Tuttle-Huff said if Mosley was really just doing video work, he should’ve been wearing a green media pass instead of the pink Wheelersburg team-staff pass.
“I went as far as I can go to try to vindicate our boys and it didn’t happen. I apologize to our community,” Tuttle-Huff said. “It’s very disheartening.”
The Mohawks finished 12-1 and will lose a much-heralded 18-player senior class to graduation. But Poff said Madison fans should expect more success in the future.
“What do you consider a step back?” Poff said. “Are you ever going to replace that defensive line or Caleb Bolen and those other seniors on the offensive line? Probably not, but somebody will play. Somebody will get in there and learn how to play fast. There’s tons and tons of talent on this team that people don’t know about. They just don’t know their names yet.”

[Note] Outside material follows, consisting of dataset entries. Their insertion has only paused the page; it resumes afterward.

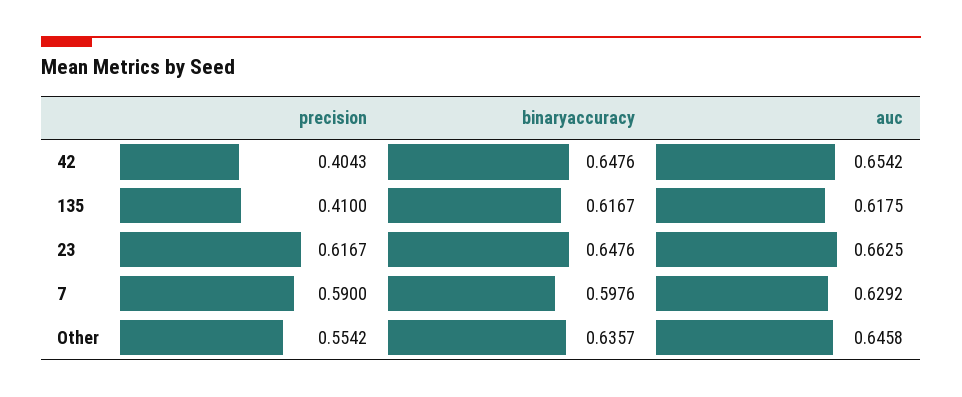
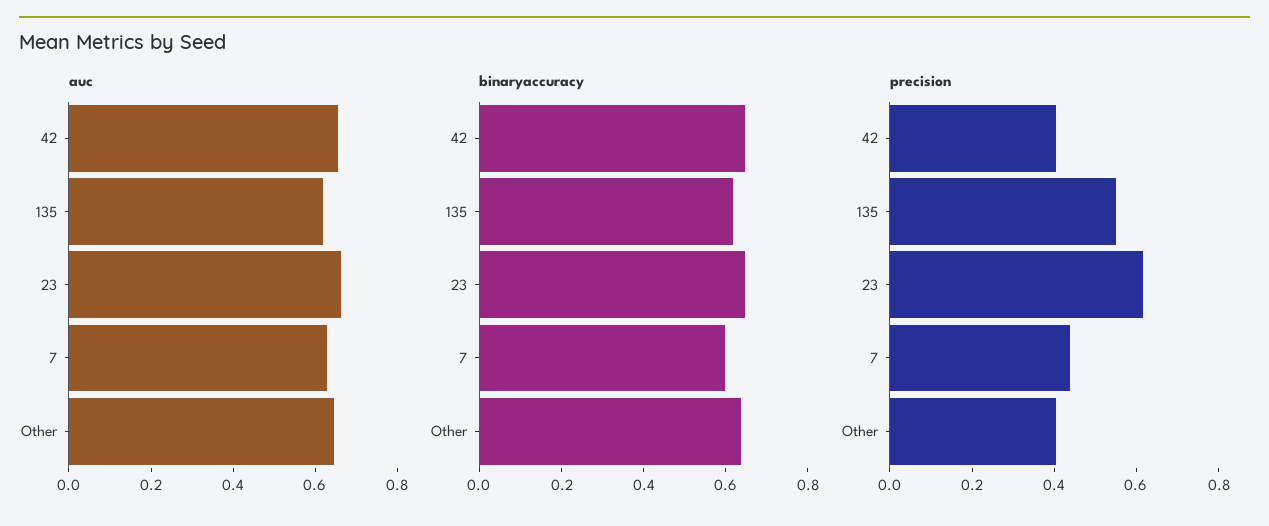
  {
    "precision": {
      "42": 0.4043,
-     "135": 0.41,
+     "135": 0.55,
      "23": 0.6167,
-     "7": 0.59,
+     "7": 0.45,
-     "Other": 0.5542
+     "Other": 0.4
    },
    "binaryaccuracy": {
      "42": 0.6476,
      "135": 0.6167,
      "23": 0.6476,
      "7": 0.5976,
      "Other": 0.6357
    },
    "auc": {
      "42": 0.6542,
      "135": 0.6175,
      "23": 0.6625,
      "7": 0.6292,
      "Other": 0.6458
    }
  }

As for the game itself, Poff said he fully expected Madison to fight back and win after trailing 24-6 at halftime. The Mohawks were penalized 13 times for 140 yards and ended the game about 5 yards from the WHS end zone.
“I thought our kids played with an incredible amount of heart,” Poff said. “We made our mistakes during the game and that’s going to happen, but I feel like they played good enough to win. I feel like they played like champions and represented themselves like champions before and after the game.
“I wish the whole situation wasn’t overshadowed by outside influences, but that’s what we’re dealing with. I want my kids to know we love them. It was an incredible season.”